SOURCE TEXT:

A Flower Bookmark 2 () is the second cover extended play by South Korean singer-songwriter IU. It is also her sixth Korean-language extended play. The EP was released on September 22, 2017 by LOEN Entertainment under its imprint FAVE Entertainment. Like her previous cover album, A Flower Bookmark features cover versions of nostalgic K-pop songs popularized from the 1960s to the 2000s.

Background and release
A Flower Bookmark 2 consists of cover versions of nostalgic K-pop songs popularized from the 1960s to the 2000s, including "Autumn Morning" (Yang Hee-eun, 1991), "Last Night Story" (Sobangcha, 1988), "Sleepless Rainy Night" (Kim Gun-mo, 1990), "Secret Garden" (Lee Tzsche, 2003), "By the Stream" (Jeong Mi-jo, 1972) and "Everyday with You" (Deulgukhwa, 1980s). It was reported that IU personally approached the artists directly to ask for permission to remake their songs.

On September 18, 2017, "Autumn Morning" was released to coincide with the singer's ninth anniversary. The rest of the tracks were digitally released four days later, along with a music video of "Last Night Story" and a special performance clip of "Sleepless Rainy Night". The physical release of the album was scheduled to be September 25, but was postponed to October 12 because the remake album was originally going to include "With the Heart to Forget You" by the late singer Kim Kwang-seok. However, due to the recent revelations surrounding his daughter's death, FAVE decided to remove the track from IU's album. On January 6, 2018, IU unveiled a music video for the song, describing it as a tribute to the late singer Kim Kwang-seok. She shared, "As a loving fan of his music, I'd like to express my respect and memory to Kim Kwang-seok with this beautiful song sung with all my sincerity."

REQUEST A: Retype the rows word for word, starting at the first row and ending at the row that contains "Phibsborough", with both of those rows included.

RECORDS TO USE:
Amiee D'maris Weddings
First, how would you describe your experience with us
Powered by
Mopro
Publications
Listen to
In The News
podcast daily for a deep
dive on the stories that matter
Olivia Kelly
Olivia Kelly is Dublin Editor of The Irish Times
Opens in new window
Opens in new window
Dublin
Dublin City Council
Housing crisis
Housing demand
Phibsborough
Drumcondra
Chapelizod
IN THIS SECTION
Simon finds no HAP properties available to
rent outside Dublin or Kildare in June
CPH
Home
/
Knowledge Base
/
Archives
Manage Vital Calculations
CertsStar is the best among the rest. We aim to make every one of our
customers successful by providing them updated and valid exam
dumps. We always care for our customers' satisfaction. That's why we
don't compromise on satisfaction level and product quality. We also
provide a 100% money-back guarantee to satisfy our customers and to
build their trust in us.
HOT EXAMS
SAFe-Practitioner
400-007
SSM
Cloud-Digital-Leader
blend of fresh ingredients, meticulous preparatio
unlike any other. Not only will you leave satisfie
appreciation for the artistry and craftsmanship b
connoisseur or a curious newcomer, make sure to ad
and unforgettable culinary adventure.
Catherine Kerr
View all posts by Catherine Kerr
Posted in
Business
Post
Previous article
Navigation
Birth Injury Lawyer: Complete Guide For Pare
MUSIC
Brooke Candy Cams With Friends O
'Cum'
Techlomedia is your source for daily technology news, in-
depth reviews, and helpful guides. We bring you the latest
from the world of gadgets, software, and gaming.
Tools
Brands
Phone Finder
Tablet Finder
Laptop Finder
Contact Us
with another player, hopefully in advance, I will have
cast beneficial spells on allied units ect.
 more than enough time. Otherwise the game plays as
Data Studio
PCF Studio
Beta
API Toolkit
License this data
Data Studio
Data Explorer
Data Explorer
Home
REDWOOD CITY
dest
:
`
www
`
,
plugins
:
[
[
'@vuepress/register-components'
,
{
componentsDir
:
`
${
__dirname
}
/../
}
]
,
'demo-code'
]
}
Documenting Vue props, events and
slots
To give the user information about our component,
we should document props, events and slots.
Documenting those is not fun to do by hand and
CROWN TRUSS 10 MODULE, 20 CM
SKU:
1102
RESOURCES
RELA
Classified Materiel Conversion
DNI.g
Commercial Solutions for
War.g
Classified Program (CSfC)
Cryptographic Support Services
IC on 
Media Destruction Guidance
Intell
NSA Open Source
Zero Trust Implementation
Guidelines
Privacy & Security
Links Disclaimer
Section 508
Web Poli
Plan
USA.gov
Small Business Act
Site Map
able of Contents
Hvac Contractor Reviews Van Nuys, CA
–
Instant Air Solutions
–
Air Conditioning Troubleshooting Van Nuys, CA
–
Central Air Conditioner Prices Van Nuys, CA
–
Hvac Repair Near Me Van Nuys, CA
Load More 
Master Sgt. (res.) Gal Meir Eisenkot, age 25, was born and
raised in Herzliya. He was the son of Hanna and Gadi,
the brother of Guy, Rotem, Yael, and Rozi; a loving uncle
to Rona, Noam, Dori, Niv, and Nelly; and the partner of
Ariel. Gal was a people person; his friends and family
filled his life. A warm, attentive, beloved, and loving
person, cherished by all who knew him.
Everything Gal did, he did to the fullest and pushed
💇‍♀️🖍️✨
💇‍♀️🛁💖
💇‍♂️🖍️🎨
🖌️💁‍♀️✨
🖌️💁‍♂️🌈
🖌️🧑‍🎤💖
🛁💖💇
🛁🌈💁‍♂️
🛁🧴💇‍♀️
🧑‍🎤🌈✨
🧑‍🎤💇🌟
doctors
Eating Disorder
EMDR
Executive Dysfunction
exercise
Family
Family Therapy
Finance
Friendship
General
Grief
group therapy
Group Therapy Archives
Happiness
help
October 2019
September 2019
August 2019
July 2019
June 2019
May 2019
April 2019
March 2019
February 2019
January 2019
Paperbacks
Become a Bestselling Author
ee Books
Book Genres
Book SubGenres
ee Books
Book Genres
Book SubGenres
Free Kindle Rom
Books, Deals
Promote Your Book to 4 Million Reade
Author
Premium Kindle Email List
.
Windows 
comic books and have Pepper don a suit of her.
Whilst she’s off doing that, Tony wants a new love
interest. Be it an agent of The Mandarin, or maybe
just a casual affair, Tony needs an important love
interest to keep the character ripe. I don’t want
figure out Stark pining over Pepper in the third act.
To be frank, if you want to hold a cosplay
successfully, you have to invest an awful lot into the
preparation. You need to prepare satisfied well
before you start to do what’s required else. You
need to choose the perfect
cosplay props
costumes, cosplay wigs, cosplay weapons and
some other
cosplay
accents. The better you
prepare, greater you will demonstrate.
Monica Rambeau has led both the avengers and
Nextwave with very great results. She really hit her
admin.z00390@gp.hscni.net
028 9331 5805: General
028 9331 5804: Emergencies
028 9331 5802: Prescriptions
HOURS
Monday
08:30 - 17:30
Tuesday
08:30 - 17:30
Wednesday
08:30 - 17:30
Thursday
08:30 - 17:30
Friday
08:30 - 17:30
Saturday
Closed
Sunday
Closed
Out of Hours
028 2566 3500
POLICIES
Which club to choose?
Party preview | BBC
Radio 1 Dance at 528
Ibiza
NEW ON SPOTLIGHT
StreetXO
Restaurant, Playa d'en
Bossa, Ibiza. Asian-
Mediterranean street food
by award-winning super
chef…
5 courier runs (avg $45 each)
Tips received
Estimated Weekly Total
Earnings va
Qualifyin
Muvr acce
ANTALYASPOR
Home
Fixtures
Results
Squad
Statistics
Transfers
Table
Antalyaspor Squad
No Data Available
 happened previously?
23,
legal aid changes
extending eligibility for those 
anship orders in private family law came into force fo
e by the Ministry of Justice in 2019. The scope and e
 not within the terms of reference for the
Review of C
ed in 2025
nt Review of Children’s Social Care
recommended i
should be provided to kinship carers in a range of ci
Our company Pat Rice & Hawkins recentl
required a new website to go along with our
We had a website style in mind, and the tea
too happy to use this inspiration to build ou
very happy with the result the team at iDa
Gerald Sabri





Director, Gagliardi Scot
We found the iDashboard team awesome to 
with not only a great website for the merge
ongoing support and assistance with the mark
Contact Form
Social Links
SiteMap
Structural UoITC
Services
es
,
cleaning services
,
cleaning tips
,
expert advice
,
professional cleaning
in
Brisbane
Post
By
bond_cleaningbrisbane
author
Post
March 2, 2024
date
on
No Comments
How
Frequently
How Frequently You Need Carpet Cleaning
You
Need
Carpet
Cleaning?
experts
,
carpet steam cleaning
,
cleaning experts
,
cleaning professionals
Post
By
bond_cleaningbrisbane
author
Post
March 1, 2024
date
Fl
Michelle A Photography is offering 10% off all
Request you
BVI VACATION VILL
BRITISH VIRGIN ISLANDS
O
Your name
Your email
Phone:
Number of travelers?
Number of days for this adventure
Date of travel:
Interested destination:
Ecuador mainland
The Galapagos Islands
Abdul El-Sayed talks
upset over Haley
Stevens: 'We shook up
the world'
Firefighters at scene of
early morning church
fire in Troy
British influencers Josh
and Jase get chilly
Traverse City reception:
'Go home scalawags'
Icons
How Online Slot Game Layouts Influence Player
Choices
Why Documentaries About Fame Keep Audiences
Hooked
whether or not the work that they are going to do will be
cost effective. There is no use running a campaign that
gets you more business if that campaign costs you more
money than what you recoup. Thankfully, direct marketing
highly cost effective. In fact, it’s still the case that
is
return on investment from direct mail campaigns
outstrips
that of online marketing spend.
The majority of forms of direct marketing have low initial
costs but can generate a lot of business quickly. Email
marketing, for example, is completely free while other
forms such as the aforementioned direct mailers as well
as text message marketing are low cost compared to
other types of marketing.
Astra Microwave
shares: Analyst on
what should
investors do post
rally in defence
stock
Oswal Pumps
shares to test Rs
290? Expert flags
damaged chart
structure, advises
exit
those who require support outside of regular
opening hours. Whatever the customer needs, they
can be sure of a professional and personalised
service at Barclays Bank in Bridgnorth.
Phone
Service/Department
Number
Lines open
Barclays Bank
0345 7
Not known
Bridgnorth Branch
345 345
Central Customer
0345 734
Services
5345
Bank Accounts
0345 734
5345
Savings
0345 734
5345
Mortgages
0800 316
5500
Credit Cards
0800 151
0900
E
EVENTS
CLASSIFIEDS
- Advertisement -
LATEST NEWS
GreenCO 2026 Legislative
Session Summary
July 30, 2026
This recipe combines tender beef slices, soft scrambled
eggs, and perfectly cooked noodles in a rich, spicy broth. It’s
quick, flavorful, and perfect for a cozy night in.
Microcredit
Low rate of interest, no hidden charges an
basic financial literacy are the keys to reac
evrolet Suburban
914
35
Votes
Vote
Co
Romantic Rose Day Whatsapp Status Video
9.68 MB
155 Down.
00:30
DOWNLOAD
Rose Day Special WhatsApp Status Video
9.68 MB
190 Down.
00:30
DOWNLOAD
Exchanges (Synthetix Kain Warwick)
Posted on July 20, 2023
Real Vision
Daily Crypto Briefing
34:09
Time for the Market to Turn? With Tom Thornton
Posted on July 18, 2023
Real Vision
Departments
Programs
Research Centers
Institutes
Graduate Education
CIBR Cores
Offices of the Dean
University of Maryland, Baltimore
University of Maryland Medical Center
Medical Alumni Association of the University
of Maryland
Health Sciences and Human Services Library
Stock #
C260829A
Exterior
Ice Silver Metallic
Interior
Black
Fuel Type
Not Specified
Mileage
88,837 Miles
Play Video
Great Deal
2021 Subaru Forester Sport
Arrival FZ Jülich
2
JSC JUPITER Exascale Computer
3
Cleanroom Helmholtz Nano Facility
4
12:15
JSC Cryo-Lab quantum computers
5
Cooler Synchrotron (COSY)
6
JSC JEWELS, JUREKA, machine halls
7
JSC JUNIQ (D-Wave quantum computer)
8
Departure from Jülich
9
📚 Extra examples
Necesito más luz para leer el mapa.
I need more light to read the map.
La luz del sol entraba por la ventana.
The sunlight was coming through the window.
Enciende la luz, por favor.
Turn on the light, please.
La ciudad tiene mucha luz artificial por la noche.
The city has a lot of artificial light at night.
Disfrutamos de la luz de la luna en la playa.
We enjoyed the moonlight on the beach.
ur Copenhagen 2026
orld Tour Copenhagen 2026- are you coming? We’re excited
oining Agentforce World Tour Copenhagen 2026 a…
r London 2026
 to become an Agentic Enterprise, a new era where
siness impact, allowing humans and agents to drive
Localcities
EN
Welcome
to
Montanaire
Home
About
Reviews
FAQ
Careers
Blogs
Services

REQUEST B:
Answer these questions from the text about A Flower Bookmark 2:
(i) Under which imprint was the EP released?
(ii) Which song came out on September 18, 2017, to coincide with the singer's ninth anniversary?
(iii) To what date was the physical release of the album postponed?

PROBLEM SOLUTION A:
Amiee D'maris Weddings
First, how would you describe your experience with us
Powered by
Mopro
Publications
Listen to
In The News
podcast daily for a deep
dive on the stories that matter
Olivia Kelly
Olivia Kelly is Dublin Editor of The Irish Times
Opens in new window
Opens in new window
Dublin
Dublin City Council
Housing crisis
Housing demand
Phibsborough

PROBLEM SOLUTION B:
(i) FAVE Entertainment
(ii) "Autumn Morning"
(iii) October 12